Essen. Die Chemieindustrie blickt mit Sorge auf die Gasversorgung. Versorgungsengpässe könnten sich laut VCI über verschiedene Regionen aufbauen.

Deutschlands Chemieindustrie bereitet sich auf einen möglichen Gasmangel vor. Mit Sorge blickt Jörg Rothermel, der Energieexperte des Verbands der Chemischen Industrie (VCI), auf das Szenario, das bald kein Erdgas mehr durch die wichtige russische Pipeline Nordstream 1 fließen könnte. „Wenn Nordstream 1 nicht wieder ans Netz geht, rechnen wir mit ersten Gasmangellagen im Herbst oder Winter“, sagt Rothermel.

Deutschlands Chemieindustrie, zu der Unternehmen wie Bayer, BASF, Covestro und Evonik gehören, sieht sich als größter Gasverbraucher der Republik. Rund 15 Prozent des gesamten Erdgases, das in Deutschland zum Einsatz kommt, entfallen auf die Branche. Ohne Gas müssten Produktionsanlagen heruntergefahren werden.

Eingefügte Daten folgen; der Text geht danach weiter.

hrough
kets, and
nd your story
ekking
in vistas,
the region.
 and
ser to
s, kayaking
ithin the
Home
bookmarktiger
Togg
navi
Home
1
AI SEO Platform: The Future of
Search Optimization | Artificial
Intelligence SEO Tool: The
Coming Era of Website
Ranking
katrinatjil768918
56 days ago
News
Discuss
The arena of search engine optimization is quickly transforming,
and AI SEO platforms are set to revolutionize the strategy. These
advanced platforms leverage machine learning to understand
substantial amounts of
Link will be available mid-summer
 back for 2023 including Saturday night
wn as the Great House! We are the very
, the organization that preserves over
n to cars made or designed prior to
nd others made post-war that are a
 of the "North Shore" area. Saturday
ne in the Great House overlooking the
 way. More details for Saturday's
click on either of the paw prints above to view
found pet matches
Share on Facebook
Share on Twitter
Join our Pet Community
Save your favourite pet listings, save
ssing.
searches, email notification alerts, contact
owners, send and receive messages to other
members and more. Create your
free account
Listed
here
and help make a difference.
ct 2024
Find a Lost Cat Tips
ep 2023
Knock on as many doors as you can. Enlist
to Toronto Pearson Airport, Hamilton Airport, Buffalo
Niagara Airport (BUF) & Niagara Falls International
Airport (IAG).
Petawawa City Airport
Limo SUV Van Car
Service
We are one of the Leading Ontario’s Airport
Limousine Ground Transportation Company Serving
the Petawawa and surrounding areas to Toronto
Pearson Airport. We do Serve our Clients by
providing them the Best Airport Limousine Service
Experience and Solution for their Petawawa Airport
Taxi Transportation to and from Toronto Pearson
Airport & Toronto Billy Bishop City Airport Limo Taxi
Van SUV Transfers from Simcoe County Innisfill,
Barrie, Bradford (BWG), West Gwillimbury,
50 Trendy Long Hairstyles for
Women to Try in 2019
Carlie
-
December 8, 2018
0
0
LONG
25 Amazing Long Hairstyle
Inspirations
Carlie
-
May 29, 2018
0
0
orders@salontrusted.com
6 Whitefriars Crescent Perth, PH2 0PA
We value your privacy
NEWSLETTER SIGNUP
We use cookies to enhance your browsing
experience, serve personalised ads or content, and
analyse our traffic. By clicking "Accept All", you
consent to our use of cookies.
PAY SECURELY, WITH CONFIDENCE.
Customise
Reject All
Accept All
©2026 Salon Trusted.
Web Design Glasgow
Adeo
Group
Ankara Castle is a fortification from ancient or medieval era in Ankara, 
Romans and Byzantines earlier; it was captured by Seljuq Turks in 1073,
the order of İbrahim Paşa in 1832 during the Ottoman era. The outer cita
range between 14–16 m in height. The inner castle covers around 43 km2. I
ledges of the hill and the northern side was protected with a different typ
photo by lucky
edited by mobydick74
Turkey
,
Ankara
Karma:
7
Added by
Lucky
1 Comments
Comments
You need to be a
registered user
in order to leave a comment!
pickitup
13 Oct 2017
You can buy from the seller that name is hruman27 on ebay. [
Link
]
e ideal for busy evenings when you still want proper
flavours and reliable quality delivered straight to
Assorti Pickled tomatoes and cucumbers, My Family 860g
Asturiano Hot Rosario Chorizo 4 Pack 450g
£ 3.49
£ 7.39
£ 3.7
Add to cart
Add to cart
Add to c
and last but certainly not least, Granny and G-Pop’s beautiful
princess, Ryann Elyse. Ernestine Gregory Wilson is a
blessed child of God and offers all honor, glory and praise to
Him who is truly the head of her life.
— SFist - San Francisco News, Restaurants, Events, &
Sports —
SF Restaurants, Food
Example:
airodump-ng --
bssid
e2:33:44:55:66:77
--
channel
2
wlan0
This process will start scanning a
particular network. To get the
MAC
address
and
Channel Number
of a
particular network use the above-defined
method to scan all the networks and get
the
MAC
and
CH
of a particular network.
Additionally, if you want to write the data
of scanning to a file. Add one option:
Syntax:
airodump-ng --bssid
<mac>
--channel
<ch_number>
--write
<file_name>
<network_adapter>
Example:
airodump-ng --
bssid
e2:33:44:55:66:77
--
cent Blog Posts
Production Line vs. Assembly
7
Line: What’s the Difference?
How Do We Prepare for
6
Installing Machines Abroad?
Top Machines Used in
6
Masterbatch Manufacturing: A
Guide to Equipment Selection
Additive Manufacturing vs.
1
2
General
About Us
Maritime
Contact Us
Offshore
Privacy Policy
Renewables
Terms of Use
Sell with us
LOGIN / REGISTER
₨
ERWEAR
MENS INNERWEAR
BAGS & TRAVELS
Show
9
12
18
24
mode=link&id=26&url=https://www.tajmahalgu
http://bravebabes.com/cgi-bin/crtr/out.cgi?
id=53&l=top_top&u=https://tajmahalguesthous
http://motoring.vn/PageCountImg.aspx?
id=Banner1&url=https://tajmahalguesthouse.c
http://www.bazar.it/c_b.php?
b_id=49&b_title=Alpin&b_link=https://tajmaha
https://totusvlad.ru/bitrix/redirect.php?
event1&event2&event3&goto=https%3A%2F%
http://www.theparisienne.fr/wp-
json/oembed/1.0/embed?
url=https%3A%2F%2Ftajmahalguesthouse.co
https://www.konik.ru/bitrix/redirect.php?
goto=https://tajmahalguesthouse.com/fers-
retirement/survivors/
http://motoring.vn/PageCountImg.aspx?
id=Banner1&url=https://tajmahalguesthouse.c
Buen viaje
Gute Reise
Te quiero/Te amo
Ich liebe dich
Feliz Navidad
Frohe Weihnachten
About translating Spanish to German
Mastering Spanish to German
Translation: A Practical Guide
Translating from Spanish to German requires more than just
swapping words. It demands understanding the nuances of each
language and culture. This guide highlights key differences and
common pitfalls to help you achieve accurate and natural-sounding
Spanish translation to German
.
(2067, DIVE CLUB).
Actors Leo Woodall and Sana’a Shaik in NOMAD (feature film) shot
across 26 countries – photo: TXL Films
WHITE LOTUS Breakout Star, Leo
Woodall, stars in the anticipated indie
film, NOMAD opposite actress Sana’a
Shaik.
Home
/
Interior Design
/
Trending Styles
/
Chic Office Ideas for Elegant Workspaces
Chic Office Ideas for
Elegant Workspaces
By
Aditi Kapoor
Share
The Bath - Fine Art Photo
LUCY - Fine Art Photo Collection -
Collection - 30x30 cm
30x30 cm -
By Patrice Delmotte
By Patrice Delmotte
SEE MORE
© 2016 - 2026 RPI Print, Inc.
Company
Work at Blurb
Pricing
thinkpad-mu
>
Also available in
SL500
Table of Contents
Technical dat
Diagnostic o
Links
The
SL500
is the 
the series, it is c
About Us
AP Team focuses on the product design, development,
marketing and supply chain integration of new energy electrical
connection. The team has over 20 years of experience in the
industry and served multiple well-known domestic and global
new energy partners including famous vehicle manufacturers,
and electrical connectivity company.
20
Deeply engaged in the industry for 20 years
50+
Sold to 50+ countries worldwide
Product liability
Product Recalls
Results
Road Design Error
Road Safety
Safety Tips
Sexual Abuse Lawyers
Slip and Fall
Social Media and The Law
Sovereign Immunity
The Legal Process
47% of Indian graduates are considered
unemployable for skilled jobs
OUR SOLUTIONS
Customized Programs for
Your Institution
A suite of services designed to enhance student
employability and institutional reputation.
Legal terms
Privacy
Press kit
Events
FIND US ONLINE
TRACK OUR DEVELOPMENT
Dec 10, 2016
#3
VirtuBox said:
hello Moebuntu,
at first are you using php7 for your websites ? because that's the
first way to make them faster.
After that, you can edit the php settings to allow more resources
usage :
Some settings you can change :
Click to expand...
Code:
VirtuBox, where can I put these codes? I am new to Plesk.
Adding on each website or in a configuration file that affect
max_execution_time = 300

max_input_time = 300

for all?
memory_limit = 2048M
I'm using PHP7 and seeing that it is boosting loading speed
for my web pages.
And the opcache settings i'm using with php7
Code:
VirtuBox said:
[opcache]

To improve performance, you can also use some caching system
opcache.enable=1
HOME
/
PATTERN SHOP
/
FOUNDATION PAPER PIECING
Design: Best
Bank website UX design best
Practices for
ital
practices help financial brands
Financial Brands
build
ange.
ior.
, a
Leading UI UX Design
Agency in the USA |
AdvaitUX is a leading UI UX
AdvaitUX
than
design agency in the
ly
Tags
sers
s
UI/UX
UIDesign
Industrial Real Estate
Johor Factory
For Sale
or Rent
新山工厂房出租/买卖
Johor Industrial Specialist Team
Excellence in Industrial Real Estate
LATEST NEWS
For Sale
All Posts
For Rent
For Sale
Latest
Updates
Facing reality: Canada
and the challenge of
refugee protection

„Eine Gasmangellage könnte sich langsam über verschiedene Regionen aufbauen“, erklärt Rothermel. „Wir werden einen Gasmangel nicht gleichzeitig in Deutschland sehen und auch nicht flächendeckend.“ Der Osten und Süden des Landes würden im Ernstfall nach Einschätzung des Experten zuerst betroffen sein, eine Mangellage in NRW werde später auftreten. „Wir rechnen mit regionalen Mangellagen. Da nützt es nichts, wenn ein Unternehmen in Hamburg aus Solidarität auf Gas verzichtet, weil es in München fehlt.“

Kullmann warnt vor „Herzinfarkt der deutschen Wirtschaft“

Der Präsident des VCI ist derzeit Christian Kullmann, der Chef des Essener Konzerns Evonik. „Für den Fall eines vollständigen Gas-Embargos befürchte ich den Herzinfarkt der deutschen Wirtschaft, auch unserer Branche“, sagte Kullmann vor wenigen Tagen der „Süddeutschen Zeitung“. Ohne Chemie stehe dieses Land still, „denn chemische Produkte werden für 90 Prozent aller Produktionsprozesse benötigt“. Die Folgen für die Beschäftigten wären nach Kullmanns Einschätzung gravierend. „Es droht eine schlimme Krise, auch gesellschaftlich und sozial.“ Der VCI vertritt eigenen Angaben zufolge Unternehmen mit bundesweit rund 530.000 Beschäftigten.

Private Haushalte sind derzeit besonders geschützt, sollte es zu Versorgungsengpässen beim Erdgas kommen. „In der Diskussion, wo Einsparungen möglich sind, darf es keine Tabus geben“, fordert VCI-Experte Rothermel indes. „Sowohl die Industrie als auch Privathaushalte sollten einen Beitrag leisten. Wir sitzen alle im selben Boot.“

„Müssen uns dauerhaft auf erhöhte Gaspreise einstellen“

Der VCI geht davon aus, dass die Branche mit dem Einsatz anderer Brennstoffe wie Heizöl und Kohle kurzfristig lediglich zwei bis drei Terawattstunden Erdgas sparen kann. Insgesamt benötigt die Chemie- und Pharmabranche rund 135 Terawattstunden Gas im Jahr – davon etwa 100 als Energieträger und 35 als Rohstoff für die Produktion. Wasserstoff sei „bislang nur eine theoretische Alternative“ zum Erdgas. „Wir haben derzeit keinen Wasserstoff, den wir kurzfristig einsetzen könnten.“

„Wir müssen uns dauerhaft auf erhöhte Gaspreise einstellen“, prognostiziert Jörg Rothermel. Angesichts der hohen Energiekosten rechnet der Branchenverband mit Produktionsverlagerungen ins Ausland. „Es ist davon auszugehen, dass die Unternehmen bestimmte Produkte wie etwa Ammoniak wegen der hohen Energiepreise verstärkt importieren oder im Ausland produzieren werden“, sagt Rothermel.